──────── Task material

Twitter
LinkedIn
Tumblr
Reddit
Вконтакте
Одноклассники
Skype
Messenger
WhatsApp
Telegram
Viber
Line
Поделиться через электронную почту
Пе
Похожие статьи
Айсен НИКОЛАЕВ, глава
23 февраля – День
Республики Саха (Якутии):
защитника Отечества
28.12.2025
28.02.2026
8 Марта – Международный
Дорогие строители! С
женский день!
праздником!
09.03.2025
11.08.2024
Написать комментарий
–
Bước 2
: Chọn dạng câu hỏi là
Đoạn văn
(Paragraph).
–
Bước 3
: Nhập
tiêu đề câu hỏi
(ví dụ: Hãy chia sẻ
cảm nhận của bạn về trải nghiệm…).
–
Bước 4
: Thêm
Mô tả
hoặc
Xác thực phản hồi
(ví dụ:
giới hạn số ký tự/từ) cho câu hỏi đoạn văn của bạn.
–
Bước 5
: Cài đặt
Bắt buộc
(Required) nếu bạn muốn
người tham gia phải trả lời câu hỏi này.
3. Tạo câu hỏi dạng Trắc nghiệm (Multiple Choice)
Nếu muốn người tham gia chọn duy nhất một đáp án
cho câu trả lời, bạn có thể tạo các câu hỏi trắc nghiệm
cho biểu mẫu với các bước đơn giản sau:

────────────────

What to work on:
Copy the lines above, substituting "X" for "Twitter" and leaving everything else unchanged.

Answer:
X
LinkedIn
Tumblr
Reddit
Вконтакте
Одноклассники
Skype
Messenger
WhatsApp
Telegram
Viber
Line
Поделиться через электронную почту
Пе
Похожие статьи
Айсен НИКОЛАЕВ, глава
23 февраля – День
Республики Саха (Якутии):
защитника Отечества
28.12.2025
28.02.2026
8 Марта – Международный
Дорогие строители! С
женский день!
праздником!
09.03.2025
11.08.2024
Написать комментарий
–
Bước 2
: Chọn dạng câu hỏi là
Đoạn văn
(Paragraph).
–
Bước 3
: Nhập
tiêu đề câu hỏi
(ví dụ: Hãy chia sẻ
cảm nhận của bạn về trải nghiệm…).
–
Bước 4
: Thêm
Mô tả
hoặc
Xác thực phản hồi
(ví dụ:
giới hạn số ký tự/từ) cho câu hỏi đoạn văn của bạn.
–
Bước 5
: Cài đặt
Bắt buộc
(Required) nếu bạn muốn
người tham gia phải trả lời câu hỏi này.
3. Tạo câu hỏi dạng Trắc nghiệm (Multiple Choice)
Nếu muốn người tham gia chọn duy nhất một đáp án
cho câu trả lời, bạn có thể tạo các câu hỏi trắc nghiệm
cho biểu mẫu với các bước đơn giản sau:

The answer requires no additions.